Heiner Goebbels Eraritjaritjaka

[Musique]

Les figures de l’“individu” selon Goebbels sont inséparables d’une histoire de la sensibilité et de la pensée européennes. Ou bien le débarquement désastreux s’inscrivait dans une atmosphère coloniale à la Conrad. Max Black, qui citait souvent Valéry, se situait plutôt dans une France des années de l’entre-deux-guerres. Avec Eraritjaritjaka, troisième volet de cette trilogie, Goebbels et Wilms abordent désormais aux rives de notre époque. Car l’auteur tutélaire sous l’invocation duquel le spectacle est conçu — il en fournit le titre et la matière textuelle (une fois encore sous forme de notes et de fragments) — est Elias Canetti (Prix Nobel 1981), dont l’Europe va célébrer en 2005 le centenaire de la naissance. Penseur capital, témoin polyglotte et cosmopolite d’une Mitteleuropa où il se lia d’amitié avec Bertolt Brecht, Georg Grosz, Isaac Babel, Karl Kraus, Hermann Broch, Robert Musil, Alban Berg, Canetti vécut à Vienne, Zurich, Francfort et Berlin, avant de fuir le nazisme et de se réfugier à Londres.

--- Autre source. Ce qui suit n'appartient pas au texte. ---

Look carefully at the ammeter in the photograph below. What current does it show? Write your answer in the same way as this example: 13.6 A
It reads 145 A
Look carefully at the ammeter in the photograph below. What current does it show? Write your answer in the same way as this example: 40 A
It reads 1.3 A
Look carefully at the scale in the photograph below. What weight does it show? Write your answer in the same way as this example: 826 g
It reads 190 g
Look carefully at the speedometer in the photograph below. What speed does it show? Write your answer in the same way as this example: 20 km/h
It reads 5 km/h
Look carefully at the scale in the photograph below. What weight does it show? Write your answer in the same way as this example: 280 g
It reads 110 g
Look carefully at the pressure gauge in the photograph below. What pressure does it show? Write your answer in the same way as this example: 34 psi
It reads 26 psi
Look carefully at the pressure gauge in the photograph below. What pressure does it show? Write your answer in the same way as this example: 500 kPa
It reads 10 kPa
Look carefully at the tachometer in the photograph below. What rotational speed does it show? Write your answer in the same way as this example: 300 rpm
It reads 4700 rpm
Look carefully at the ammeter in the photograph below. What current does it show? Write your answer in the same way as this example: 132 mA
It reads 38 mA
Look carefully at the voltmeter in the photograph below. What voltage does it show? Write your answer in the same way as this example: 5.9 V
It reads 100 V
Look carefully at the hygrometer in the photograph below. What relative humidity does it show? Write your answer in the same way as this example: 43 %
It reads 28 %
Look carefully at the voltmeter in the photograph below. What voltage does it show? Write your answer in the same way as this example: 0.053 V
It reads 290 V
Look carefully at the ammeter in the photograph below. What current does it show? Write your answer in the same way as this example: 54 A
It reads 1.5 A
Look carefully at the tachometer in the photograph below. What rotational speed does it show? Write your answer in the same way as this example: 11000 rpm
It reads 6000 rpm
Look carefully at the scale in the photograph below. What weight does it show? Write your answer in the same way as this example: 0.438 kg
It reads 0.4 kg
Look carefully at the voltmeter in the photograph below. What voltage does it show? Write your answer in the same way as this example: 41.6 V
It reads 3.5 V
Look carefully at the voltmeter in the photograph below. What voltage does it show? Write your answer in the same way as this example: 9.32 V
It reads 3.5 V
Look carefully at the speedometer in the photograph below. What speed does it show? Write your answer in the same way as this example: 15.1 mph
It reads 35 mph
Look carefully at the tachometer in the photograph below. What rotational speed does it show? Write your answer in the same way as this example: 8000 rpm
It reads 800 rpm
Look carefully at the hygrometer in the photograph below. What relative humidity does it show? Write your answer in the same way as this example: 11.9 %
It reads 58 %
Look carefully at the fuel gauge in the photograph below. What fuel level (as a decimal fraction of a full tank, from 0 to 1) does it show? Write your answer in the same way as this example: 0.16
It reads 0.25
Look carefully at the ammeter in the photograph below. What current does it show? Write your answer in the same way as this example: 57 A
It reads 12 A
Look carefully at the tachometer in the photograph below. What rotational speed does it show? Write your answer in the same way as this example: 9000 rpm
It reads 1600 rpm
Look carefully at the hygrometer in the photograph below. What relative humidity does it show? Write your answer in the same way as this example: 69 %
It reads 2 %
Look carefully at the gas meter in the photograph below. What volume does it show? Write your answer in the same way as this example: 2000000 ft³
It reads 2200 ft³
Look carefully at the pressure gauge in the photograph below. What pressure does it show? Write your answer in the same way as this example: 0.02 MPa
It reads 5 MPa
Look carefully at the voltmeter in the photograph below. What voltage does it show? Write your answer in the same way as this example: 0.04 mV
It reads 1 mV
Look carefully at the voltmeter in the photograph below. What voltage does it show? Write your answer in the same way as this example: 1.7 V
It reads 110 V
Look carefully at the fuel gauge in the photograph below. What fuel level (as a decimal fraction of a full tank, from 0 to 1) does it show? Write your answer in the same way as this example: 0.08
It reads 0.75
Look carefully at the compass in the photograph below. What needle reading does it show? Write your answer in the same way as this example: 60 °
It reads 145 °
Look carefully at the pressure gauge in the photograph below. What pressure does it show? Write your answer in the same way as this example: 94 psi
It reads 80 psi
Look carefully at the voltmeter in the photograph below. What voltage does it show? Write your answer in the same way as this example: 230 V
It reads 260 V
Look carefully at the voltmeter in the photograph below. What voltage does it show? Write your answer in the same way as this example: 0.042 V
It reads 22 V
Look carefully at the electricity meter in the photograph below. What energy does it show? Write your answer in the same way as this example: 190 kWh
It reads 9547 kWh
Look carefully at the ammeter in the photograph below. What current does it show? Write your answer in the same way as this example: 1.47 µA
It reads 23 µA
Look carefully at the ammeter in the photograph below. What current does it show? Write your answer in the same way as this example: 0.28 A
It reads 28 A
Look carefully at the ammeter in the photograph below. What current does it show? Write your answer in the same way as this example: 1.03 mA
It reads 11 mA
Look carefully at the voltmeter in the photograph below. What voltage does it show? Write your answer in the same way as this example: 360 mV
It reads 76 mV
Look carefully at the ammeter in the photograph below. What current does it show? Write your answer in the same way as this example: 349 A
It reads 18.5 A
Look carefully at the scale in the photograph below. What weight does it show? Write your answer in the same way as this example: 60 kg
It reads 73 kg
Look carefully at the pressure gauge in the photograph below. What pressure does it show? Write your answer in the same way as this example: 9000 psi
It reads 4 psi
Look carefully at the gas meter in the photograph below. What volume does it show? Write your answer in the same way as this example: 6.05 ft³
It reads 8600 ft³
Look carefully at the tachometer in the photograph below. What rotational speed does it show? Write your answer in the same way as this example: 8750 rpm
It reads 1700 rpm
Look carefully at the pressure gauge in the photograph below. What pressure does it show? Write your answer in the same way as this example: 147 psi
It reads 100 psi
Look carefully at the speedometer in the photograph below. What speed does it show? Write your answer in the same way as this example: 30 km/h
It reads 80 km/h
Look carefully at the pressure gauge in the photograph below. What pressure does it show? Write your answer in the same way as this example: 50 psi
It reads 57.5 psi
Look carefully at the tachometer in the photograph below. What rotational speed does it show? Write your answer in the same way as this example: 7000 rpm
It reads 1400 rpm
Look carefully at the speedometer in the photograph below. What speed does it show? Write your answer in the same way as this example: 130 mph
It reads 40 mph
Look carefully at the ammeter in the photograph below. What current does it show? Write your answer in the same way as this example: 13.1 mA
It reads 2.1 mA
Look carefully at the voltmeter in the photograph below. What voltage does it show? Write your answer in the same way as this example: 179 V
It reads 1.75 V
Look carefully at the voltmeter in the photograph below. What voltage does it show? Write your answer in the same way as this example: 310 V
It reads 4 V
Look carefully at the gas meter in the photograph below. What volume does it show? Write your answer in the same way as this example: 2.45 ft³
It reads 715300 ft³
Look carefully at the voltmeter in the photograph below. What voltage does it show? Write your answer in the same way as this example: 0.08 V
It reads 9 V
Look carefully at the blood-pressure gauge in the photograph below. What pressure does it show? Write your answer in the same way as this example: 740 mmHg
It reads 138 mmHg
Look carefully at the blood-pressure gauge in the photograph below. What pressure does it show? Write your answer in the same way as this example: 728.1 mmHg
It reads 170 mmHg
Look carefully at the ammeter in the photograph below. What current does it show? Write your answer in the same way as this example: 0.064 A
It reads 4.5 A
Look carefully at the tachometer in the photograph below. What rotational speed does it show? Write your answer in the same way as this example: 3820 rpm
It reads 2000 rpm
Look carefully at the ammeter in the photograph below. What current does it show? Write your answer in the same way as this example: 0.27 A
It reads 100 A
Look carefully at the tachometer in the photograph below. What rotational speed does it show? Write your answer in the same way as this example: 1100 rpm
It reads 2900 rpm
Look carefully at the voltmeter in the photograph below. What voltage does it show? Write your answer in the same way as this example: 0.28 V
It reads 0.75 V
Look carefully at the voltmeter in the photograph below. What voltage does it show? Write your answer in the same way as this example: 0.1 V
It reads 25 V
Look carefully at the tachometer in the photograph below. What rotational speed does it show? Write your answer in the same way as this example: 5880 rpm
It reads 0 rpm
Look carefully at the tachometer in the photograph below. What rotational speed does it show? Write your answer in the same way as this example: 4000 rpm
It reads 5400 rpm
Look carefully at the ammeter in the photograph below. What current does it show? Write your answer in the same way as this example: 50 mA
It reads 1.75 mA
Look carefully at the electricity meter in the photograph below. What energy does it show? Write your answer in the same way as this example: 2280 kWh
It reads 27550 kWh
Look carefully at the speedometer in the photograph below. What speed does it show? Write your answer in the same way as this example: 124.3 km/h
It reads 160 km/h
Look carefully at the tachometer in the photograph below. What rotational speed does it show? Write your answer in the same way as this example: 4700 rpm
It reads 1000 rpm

Eraritjaritjaka est un terme des Aborigènes d’Australie qui tente de cerner “le sentiment d’être empli de désir pour quelque chose qui est perdu” (Canetti le commente dans Le Collier de mouches – réflexions, Albin Michel, 1995). L’auteur du Territoire de l’homme était un maître du trait bref et cinglant. Le spectacle, en recueillant des sentences isolées et des maximes de Canetti (notées un demi-siècle durant, jusqu’à sa mort en 1994) vise à traduire scéniquement et à faire partager la tranchante intelligence de son regard. Heiner Goebbels puise au répertoire du quatuor à cordes du XXe siècle pour assembler la partition confiée au Mondriaan Quartet et accompagner le lapidarium (musée des phrases) de Canetti interprété par André Wilms.